They need to buy EMU's for there Providence line , i also heard there replacing some push-pull trains on the lower used lines with DMU's.


----------



## Dutchrailnut (Sep 5, 2010)

Nexis4Jersey said:


> They need to buy EMU's for there Providence line , i also heard there replacing some push-pull trains on the lower used lines with DMU's.


Don't believe everything you hear


----------



## battalion51 (Sep 10, 2010)

With this motor being capable of 125 MPH I'll be curious to see if they are built similar to NJTs ALP45DPs with a diesel motor and overhead catenary support. It seems to make sense to let the trains switch over to electric once they get on the NEC so that diesel use can be minimized reducing pollution in the city, and not wasting fuel to power the trains while they're standing in South Station.


----------



## jis (Sep 10, 2010)

battalion51 said:


> With this motor being capable of 125 MPH I'll be curious to see if they are built similar to NJTs ALP45DPs with a diesel motor and overhead catenary support. It seems to make sense to let the trains switch over to electric once they get on the NEC so that diesel use can be minimized reducing pollution in the city, and not wasting fuel to power the trains while they're standing in South Station.

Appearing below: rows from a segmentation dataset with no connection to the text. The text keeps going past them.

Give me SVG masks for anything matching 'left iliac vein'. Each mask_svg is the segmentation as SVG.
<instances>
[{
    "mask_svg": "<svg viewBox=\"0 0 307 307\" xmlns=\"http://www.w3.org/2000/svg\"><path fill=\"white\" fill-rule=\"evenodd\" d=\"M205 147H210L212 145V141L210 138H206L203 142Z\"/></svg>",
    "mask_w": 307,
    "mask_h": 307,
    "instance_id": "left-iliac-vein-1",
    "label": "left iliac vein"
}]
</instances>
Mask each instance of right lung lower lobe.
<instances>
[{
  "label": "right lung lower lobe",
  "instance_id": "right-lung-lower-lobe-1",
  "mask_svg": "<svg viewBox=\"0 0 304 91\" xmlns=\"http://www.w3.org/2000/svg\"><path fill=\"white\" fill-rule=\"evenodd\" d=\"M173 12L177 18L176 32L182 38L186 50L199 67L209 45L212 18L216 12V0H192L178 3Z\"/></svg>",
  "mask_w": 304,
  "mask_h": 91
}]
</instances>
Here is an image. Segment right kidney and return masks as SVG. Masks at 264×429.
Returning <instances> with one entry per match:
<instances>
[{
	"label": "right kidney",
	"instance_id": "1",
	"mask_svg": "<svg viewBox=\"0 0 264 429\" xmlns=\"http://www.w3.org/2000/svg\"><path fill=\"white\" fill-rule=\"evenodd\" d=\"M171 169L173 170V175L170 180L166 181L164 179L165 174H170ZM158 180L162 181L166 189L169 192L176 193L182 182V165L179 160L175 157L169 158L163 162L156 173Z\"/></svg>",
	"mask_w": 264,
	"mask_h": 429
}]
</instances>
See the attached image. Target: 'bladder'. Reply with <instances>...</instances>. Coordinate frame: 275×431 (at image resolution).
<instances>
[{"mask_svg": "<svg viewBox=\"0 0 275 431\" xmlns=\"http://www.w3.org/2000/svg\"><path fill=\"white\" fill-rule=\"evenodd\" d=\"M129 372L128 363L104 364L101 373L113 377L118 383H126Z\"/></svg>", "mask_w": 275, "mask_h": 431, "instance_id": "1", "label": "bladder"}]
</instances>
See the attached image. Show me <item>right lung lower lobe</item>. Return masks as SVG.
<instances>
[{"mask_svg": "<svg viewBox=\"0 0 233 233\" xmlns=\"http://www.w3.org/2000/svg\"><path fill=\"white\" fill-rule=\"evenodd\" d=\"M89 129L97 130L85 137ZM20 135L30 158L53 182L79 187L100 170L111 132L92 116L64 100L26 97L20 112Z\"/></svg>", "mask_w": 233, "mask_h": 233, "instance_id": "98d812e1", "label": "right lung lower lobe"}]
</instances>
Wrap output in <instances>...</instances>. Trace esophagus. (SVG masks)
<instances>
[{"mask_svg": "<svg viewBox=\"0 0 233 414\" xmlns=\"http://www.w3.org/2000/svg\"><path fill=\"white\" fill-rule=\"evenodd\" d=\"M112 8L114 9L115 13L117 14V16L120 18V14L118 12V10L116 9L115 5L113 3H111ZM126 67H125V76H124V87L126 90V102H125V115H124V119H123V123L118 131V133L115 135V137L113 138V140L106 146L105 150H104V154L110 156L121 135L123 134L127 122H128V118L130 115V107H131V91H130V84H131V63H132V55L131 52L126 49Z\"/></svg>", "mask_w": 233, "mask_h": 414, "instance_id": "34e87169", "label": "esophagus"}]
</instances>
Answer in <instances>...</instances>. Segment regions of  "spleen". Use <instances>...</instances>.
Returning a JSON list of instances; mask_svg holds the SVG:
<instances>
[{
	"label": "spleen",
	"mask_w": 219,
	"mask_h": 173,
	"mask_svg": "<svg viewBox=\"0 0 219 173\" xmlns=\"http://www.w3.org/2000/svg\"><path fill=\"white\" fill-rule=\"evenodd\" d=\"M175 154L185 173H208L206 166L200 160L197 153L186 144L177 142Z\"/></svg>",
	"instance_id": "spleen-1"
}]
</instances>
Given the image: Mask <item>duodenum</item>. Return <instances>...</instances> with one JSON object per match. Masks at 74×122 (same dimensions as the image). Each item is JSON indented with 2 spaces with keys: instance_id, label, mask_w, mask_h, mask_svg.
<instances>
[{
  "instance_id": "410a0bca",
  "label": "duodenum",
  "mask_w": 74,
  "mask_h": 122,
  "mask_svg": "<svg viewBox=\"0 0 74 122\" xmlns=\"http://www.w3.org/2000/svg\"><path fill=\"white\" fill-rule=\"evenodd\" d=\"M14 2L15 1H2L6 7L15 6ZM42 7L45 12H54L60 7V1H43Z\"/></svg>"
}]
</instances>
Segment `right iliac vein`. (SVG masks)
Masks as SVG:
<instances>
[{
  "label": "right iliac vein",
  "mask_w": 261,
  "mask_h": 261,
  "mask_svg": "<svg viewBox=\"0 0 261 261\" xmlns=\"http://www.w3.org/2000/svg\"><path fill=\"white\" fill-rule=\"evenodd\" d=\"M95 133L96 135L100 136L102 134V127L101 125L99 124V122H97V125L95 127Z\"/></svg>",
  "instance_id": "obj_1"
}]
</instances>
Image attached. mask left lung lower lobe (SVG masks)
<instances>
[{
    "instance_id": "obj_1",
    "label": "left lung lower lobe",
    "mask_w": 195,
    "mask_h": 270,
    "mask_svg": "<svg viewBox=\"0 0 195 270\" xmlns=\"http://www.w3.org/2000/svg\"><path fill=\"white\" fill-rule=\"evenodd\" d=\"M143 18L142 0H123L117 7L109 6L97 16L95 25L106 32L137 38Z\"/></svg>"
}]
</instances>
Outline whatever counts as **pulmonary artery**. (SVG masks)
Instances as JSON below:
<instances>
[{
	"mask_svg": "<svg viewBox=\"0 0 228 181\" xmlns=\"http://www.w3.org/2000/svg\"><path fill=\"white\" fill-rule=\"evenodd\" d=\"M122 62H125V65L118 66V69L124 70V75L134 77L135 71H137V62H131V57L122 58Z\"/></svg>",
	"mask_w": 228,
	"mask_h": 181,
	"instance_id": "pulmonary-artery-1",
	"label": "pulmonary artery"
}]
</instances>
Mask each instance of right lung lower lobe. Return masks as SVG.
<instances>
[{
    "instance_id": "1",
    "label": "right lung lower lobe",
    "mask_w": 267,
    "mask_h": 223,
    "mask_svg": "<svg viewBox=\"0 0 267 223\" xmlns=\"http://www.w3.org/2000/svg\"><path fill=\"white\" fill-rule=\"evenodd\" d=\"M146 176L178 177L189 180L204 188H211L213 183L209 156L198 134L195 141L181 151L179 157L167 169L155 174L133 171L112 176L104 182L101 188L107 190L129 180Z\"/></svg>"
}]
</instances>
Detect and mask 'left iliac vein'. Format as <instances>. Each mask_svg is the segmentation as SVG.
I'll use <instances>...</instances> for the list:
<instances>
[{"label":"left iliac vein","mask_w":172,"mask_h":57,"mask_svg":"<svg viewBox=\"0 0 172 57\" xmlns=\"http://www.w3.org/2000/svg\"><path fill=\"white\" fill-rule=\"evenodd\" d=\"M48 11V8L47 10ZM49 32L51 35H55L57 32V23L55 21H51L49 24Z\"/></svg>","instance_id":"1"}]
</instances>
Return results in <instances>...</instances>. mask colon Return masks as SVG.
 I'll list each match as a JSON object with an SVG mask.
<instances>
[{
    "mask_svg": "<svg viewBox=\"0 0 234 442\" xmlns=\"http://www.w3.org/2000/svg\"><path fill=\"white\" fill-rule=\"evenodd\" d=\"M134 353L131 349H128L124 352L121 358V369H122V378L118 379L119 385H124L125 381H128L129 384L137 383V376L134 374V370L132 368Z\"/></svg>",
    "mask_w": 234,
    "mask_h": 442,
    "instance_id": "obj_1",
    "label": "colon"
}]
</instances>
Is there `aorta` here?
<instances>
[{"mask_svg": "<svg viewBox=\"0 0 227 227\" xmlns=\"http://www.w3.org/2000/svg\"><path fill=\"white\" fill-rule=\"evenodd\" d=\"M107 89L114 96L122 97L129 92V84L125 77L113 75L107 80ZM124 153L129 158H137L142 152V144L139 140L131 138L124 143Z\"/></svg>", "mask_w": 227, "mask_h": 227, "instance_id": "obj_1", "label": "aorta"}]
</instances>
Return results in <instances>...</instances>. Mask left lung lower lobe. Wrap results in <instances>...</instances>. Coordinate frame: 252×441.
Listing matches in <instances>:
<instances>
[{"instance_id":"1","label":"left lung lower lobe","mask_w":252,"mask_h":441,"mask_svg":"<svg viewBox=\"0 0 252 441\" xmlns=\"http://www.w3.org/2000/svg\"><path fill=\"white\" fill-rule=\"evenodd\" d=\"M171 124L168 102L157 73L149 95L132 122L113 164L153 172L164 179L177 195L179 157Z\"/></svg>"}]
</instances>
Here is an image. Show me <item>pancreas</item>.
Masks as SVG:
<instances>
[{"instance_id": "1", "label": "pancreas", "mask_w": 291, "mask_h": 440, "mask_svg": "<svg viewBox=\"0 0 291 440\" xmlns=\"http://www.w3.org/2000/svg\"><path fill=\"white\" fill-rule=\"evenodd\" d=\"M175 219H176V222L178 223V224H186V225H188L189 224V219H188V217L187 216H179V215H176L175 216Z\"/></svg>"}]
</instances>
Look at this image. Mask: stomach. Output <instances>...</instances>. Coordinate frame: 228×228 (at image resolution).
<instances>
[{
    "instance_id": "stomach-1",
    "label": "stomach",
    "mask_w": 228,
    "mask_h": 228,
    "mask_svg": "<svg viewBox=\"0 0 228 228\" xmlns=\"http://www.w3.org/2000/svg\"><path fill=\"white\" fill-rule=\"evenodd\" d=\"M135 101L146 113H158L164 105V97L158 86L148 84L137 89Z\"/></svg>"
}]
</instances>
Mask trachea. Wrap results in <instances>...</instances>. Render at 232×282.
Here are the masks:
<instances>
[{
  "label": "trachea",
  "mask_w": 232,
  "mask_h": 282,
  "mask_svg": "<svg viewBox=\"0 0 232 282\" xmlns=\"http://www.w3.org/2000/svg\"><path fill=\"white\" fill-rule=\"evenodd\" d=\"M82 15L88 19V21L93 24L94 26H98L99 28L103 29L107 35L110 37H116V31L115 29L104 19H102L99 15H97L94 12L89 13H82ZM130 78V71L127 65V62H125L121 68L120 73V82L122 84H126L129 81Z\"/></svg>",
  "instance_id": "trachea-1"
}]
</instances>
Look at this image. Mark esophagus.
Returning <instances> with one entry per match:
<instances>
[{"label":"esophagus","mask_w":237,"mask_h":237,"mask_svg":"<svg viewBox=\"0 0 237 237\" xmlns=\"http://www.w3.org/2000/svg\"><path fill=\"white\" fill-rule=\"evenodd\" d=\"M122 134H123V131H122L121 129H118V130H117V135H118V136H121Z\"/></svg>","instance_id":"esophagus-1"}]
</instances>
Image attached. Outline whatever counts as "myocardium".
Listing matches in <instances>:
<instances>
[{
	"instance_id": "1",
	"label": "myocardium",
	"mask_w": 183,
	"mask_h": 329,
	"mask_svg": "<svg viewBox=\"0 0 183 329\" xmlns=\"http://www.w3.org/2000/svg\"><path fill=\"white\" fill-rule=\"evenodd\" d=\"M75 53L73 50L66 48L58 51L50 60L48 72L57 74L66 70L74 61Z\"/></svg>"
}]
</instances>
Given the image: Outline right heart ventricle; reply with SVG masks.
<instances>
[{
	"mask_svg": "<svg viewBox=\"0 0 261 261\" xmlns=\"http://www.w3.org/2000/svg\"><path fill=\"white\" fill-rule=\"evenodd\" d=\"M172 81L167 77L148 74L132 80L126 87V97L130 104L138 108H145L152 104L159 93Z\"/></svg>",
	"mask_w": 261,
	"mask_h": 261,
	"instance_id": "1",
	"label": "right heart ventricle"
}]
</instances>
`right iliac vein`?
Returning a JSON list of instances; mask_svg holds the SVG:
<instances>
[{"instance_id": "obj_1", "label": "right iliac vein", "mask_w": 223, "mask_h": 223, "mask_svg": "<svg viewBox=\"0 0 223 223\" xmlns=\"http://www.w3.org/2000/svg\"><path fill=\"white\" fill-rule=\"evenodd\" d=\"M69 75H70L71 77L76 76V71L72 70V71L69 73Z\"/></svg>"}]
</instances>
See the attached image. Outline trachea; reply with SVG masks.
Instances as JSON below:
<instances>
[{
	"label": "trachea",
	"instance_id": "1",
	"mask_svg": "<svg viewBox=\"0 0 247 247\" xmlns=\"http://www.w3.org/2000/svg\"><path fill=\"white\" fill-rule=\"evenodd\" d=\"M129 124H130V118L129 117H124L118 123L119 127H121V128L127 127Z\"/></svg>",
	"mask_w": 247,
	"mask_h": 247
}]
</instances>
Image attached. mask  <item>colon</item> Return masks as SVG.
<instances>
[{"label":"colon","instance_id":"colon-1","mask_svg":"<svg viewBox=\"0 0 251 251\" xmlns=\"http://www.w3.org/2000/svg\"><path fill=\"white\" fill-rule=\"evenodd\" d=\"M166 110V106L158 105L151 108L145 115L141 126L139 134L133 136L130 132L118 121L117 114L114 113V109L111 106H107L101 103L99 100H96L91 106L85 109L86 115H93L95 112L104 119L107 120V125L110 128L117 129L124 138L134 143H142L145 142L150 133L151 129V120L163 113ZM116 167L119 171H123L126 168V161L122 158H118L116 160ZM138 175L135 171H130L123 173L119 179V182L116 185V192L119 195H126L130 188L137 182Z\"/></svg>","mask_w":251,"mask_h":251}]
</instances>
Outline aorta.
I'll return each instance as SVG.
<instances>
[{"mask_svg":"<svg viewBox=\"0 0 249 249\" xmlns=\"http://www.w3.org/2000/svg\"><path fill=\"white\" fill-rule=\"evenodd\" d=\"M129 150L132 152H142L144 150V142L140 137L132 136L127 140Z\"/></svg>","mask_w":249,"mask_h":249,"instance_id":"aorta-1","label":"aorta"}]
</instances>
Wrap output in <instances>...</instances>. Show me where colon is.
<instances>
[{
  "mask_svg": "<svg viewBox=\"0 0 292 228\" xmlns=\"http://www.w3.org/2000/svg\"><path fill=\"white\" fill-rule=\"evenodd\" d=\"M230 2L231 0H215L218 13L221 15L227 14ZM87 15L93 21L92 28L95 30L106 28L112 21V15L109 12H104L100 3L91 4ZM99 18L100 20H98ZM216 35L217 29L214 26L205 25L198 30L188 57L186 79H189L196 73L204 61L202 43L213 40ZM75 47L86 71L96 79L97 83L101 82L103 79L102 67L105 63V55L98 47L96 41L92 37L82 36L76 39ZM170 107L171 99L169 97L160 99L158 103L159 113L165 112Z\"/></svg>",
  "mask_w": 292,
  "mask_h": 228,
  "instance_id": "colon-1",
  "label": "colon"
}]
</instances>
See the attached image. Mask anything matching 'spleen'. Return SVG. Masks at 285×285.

They are pure diesels. No catenary support. Besides I don't think Wabtec at present is really capable of building a light enough locomotive to do both diesel and 25kV AC and still stay within axle load limits. Their pure diesels are heavy enough. 

Also ALP-45DPs actually have two diesel motors not one, and they are very different and lighter than the Gevo's that will go into the MBTA units.


----------



## Devil's Advocate (Sep 10, 2010)

jis said:


> They are pure diesels. No catenary support.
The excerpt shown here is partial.